JuliaText / WordTokenizers.jl

High performance tokenizers for natural language processing and other related tasks
Other
96 stars 25 forks source link

Sentence Splitters: no sentence break in between two words with no punctuation #62

Open dhruvil410 opened 3 years ago

dhruvil410 commented 3 years ago

Fix #60 We can also fix the issue by replacing \n by space at starting, when we get sentences, means we can add sentences=replace(sentences, r"\n" => Base.SubstitutionString(" ")) this line at starting of function rulebased_split_sentences(sentences). We can also add different characters other than alphanumeric in committed code. Which is better way to fix this issue? or any suggestions other than this.

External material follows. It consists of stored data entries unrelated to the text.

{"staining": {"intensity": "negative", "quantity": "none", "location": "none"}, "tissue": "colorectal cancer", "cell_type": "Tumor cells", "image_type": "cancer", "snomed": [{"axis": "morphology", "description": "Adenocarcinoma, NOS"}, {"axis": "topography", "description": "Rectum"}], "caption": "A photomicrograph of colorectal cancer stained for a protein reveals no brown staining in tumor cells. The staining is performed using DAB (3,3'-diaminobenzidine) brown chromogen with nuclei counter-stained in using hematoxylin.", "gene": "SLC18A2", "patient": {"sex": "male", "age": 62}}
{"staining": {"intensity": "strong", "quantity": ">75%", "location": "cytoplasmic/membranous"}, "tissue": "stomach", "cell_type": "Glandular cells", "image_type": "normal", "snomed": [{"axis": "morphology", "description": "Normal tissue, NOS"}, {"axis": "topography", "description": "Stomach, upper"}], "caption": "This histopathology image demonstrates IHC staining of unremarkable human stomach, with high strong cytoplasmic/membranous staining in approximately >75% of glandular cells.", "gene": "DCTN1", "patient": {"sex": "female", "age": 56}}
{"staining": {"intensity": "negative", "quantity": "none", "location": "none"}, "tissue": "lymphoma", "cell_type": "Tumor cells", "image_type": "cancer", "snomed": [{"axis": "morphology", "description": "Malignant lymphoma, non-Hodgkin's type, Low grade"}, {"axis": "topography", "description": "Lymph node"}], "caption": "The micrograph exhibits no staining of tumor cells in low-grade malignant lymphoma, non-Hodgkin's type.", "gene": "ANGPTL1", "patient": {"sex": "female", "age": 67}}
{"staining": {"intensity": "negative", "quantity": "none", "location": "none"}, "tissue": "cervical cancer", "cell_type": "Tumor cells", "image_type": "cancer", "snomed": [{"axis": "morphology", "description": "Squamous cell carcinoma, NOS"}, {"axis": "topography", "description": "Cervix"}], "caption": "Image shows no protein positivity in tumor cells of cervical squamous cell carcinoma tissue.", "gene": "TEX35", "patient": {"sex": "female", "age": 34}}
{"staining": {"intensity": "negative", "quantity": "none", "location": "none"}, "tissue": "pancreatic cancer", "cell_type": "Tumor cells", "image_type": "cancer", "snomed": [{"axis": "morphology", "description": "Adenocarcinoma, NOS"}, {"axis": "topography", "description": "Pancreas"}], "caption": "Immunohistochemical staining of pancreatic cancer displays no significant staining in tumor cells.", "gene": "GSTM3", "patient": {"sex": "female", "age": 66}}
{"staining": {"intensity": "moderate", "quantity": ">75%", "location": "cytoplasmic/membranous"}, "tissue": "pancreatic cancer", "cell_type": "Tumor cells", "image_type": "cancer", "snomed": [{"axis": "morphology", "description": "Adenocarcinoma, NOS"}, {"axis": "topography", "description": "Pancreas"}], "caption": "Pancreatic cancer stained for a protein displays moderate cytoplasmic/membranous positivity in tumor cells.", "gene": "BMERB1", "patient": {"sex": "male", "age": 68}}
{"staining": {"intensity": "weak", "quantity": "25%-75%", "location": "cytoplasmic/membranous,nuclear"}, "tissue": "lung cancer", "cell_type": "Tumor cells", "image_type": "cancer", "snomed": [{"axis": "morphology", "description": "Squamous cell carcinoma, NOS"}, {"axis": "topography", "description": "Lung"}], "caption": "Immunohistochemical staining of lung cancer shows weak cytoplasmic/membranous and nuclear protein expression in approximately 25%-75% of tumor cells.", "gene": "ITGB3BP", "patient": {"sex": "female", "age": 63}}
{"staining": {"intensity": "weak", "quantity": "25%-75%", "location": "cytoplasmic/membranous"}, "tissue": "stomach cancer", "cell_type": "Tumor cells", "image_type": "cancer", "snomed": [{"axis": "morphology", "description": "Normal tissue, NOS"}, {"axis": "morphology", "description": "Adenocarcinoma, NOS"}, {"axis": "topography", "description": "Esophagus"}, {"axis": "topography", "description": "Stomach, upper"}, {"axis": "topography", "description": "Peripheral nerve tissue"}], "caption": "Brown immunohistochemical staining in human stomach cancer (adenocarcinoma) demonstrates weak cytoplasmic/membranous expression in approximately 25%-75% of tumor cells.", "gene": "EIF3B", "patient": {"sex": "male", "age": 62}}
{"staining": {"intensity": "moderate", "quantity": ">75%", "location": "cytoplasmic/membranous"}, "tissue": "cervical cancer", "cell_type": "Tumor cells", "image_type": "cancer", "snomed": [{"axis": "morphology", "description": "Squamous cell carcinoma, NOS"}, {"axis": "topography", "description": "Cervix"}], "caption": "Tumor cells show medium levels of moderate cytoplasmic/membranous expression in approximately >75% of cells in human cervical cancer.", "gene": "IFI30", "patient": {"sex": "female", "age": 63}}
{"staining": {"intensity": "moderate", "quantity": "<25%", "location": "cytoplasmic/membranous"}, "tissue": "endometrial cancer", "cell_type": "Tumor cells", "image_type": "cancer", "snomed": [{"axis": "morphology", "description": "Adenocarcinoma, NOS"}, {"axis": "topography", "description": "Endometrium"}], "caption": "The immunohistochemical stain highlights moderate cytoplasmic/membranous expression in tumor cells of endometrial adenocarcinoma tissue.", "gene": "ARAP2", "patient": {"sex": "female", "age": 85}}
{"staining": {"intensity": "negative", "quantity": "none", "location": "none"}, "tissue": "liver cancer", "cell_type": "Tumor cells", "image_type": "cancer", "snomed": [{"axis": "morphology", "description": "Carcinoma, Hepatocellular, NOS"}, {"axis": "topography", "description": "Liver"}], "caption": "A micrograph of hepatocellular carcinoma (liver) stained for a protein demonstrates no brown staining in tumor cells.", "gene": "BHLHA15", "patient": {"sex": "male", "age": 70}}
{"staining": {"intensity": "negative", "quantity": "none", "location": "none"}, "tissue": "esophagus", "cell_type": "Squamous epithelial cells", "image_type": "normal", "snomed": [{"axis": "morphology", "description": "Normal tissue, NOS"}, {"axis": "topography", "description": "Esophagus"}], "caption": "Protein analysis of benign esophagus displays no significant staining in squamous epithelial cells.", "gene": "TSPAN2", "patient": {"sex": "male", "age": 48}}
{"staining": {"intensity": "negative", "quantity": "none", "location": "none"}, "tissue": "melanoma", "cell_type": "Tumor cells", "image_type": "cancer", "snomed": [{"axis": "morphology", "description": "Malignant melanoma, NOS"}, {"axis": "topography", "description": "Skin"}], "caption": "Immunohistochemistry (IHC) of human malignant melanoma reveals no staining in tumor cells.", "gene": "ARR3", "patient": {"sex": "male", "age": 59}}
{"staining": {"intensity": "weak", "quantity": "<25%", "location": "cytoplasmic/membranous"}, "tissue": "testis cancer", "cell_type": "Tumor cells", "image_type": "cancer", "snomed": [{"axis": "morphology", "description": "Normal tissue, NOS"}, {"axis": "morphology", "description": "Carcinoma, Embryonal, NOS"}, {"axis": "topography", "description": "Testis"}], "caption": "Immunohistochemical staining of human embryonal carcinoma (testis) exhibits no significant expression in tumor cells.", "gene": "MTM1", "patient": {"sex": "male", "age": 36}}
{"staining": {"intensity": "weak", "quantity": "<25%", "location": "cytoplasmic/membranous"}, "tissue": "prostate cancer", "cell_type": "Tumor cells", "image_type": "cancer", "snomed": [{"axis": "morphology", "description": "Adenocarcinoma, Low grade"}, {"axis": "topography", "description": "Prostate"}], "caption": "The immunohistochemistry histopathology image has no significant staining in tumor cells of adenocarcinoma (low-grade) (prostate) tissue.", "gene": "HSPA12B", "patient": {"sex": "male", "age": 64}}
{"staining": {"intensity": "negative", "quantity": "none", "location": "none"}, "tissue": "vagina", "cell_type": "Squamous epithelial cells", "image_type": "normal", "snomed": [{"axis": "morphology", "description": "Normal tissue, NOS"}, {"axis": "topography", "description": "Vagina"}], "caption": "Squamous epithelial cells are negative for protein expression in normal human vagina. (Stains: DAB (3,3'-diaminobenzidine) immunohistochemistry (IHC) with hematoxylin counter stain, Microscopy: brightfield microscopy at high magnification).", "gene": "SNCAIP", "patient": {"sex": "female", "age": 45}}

triztian commented 3 years ago

I think perhaps adding tests would help in making this fix more robust, also since it'd be changing the output of the function, maybe make it an optional keyword arg so that those that need it to behave that way enable the behavior explicitly rather than it changing all of the sudden.

For example updating rulebased_split_sentences:

https://github.com/JuliaText/WordTokenizers.jl/blob/d181905784f1130ef601f1a80a7f5b8065a4404a/src/sentences/sentence_splitting.jl#L1

So that it can be called like this:

rulebased_split_sentences(sentence, collapse_newlines=true)

So that multiple newlines are reduced to 1 newline and single newlines removed.

dhruvil410 commented 3 years ago

I have no idea about checks. Why didn't code pass checks?